# Kona "Hahanna" to fancy of a frame to leave Lock around..??



## patineto (Oct 28, 2005)

For me this build was a exercise of self restrain, still pretty fancy for a "baby taxi" but hopefully not to fancy to attract unwanted attention..









I build it to replace this Klein Adept because is it was to blingy to just leave around..









In short my friends are telling me the frame/fork have some "Collectable value" so I'm asking here first before she enters full taxi duty..


----------



## LARRYJO (Aug 7, 2007)

I have the MC1 stem/bars to match that Adept.


----------



## patineto (Oct 28, 2005)

LARRYJO said:


> I have the MC1 stem/bars to match that Adept.


Oh I have them too, I just need something with much better reach for a more upright riding posture..

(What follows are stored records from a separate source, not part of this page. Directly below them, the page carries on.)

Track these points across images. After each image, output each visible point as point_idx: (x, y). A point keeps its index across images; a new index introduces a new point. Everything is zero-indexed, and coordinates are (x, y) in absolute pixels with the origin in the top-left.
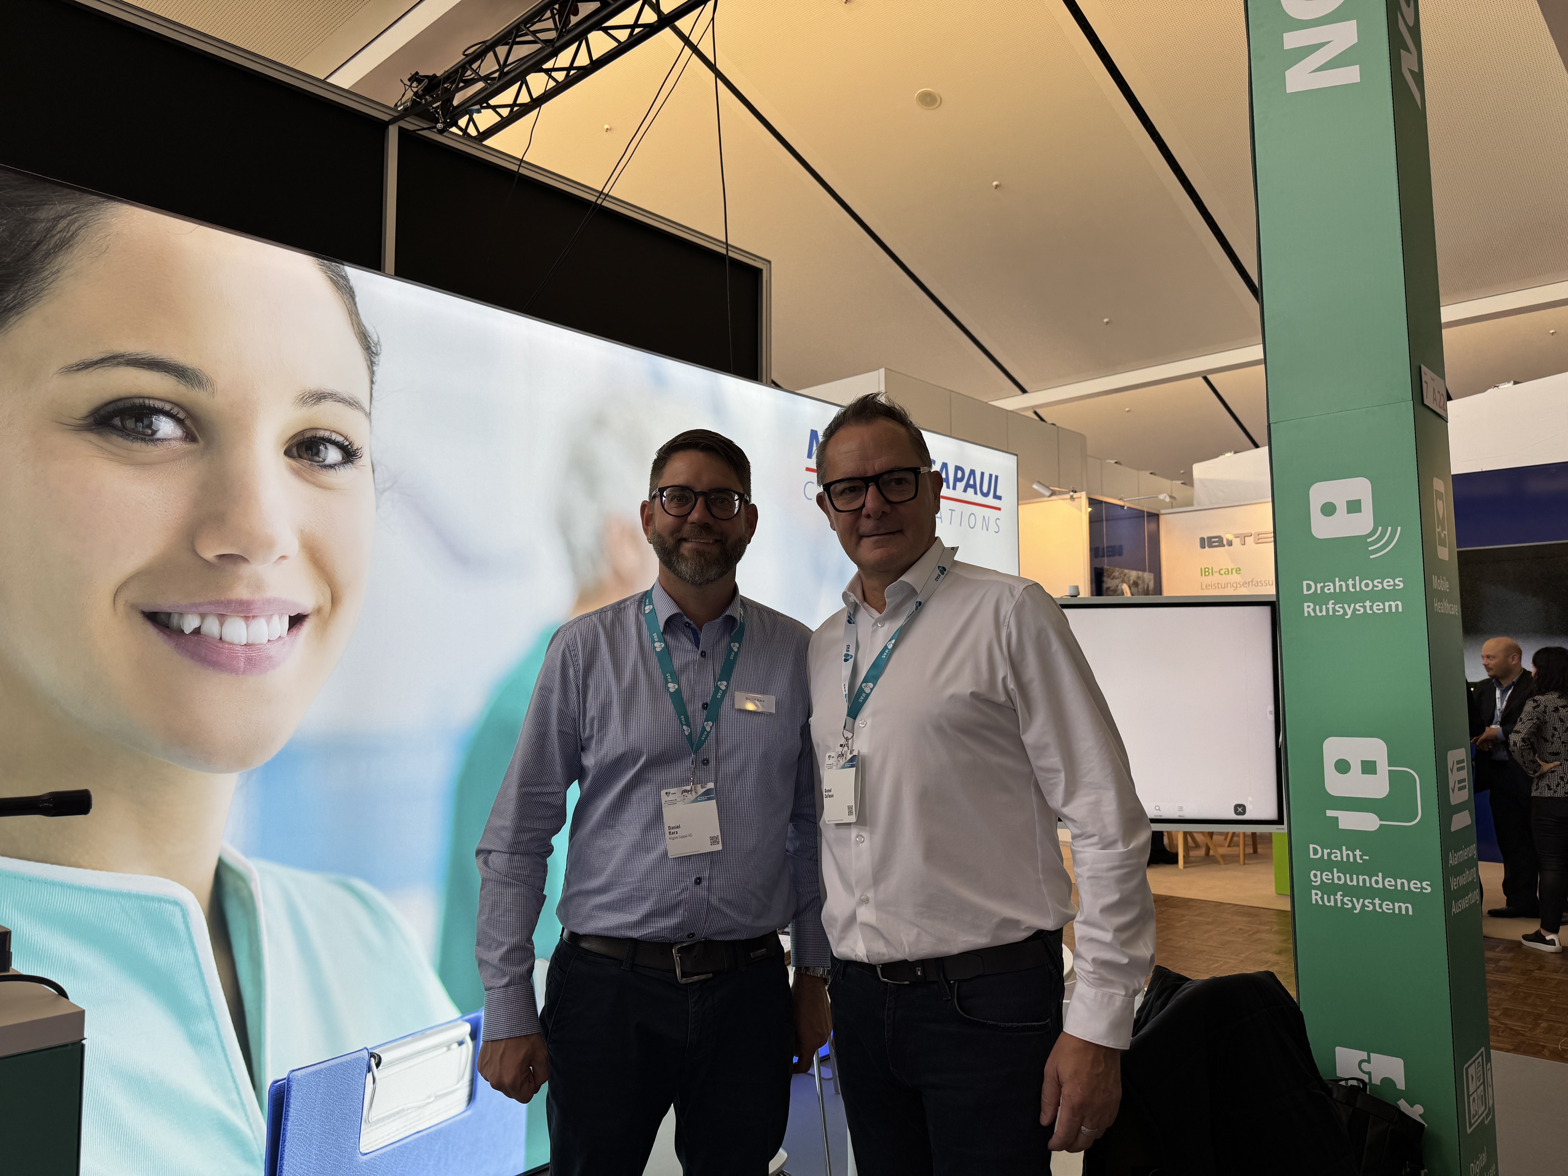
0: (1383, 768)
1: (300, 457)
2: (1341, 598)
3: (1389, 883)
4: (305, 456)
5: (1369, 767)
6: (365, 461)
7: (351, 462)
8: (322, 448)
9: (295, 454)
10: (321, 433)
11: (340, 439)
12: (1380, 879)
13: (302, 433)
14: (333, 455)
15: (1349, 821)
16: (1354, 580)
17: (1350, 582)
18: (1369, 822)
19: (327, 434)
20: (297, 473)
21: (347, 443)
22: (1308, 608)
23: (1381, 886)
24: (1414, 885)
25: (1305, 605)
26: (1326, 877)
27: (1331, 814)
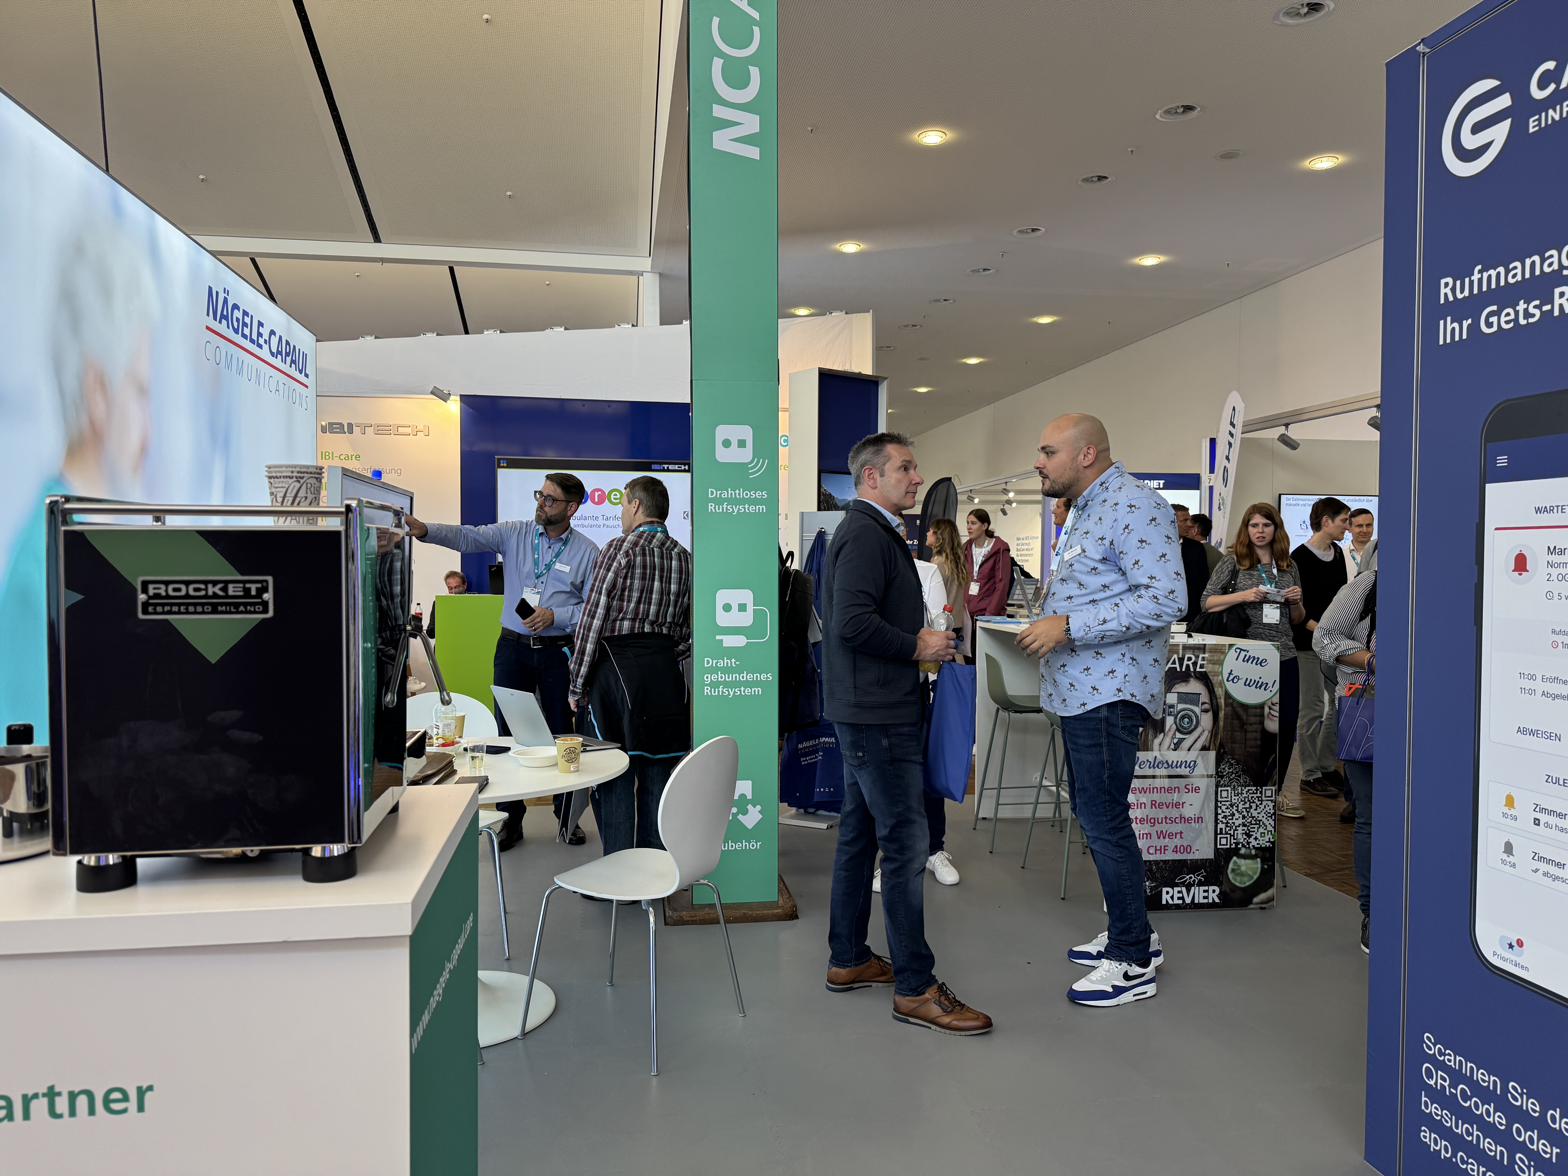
0: (750, 608)
2: (733, 501)
3: (750, 677)
5: (742, 608)
12: (745, 675)
15: (730, 641)
17: (737, 492)
18: (740, 641)
22: (711, 507)
23: (745, 679)
24: (763, 677)
25: (710, 504)
26: (714, 677)
27: (718, 637)
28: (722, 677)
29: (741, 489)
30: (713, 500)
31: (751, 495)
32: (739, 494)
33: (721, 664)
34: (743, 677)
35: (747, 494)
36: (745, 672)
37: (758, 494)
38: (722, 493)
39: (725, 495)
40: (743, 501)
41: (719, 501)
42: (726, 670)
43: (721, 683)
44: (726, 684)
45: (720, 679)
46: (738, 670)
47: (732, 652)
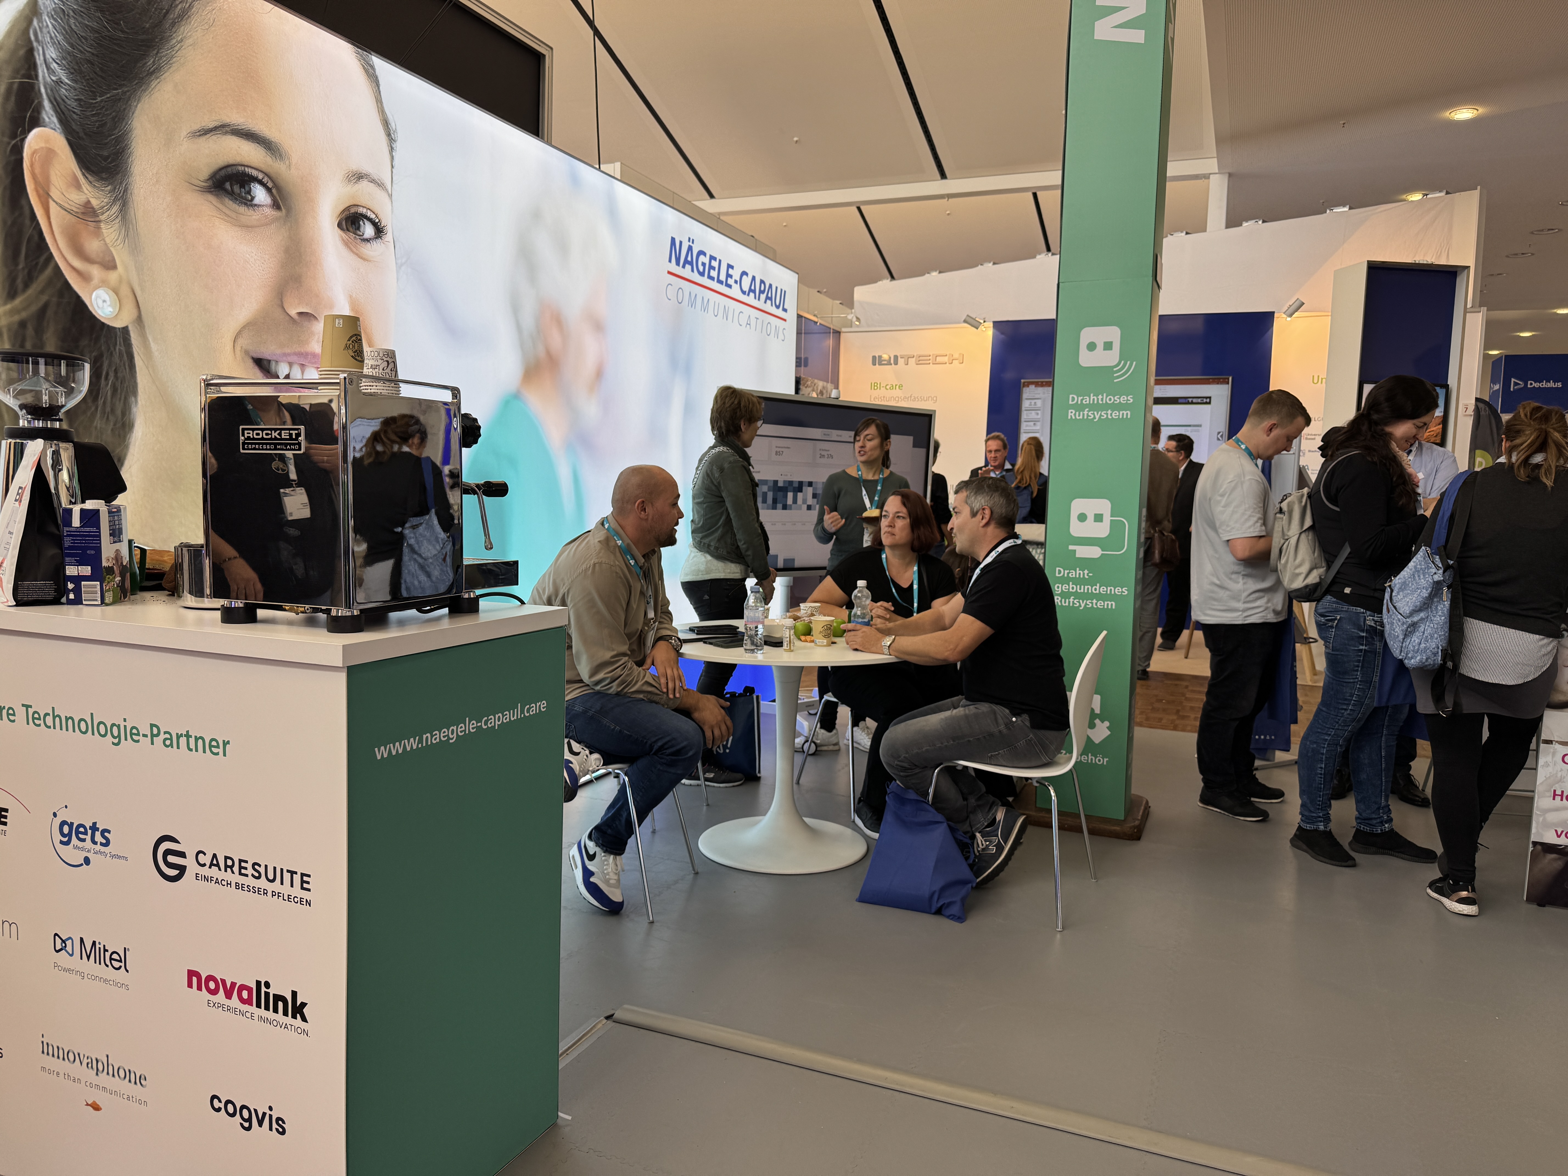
0: (1107, 518)
1: (348, 230)
2: (1094, 407)
3: (1103, 590)
4: (351, 229)
5: (1099, 518)
6: (388, 237)
7: (380, 237)
8: (361, 223)
9: (345, 227)
10: (361, 210)
11: (373, 216)
12: (1098, 588)
13: (348, 208)
14: (368, 230)
15: (1083, 552)
16: (1103, 396)
17: (1100, 397)
18: (1094, 552)
19: (364, 211)
20: (346, 244)
21: (377, 221)
22: (1071, 414)
23: (1097, 592)
24: (1118, 591)
25: (1070, 411)
26: (1065, 587)
27: (1071, 547)
28: (1073, 588)
29: (1105, 394)
30: (1074, 407)
31: (1115, 400)
32: (1102, 400)
33: (1073, 574)
34: (1096, 589)
35: (1110, 399)
36: (1098, 585)
37: (1123, 399)
38: (1083, 399)
39: (1087, 400)
40: (1106, 407)
41: (1079, 408)
42: (1078, 581)
43: (1072, 594)
44: (1077, 596)
45: (1071, 590)
46: (1091, 582)
47: (1085, 563)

Ps: the Adept is a rocketship..


----------



## ish (Jun 17, 2009)

Hahannas are not fancy or collectable. They were the bottom of the Kona line (but still shared the same geometry as the top of the line bikes).


----------



## patineto (Oct 28, 2005)

ish said:


> Hahannas are not fancy or collectable. They were the bottom of the Kona line (but still shared the same geometry as the top of the line bikes).


Great that was my impression too, thanks for the great news, so far the bike rides great and is very stable and controlable to carry my Kiddolinna around..


----------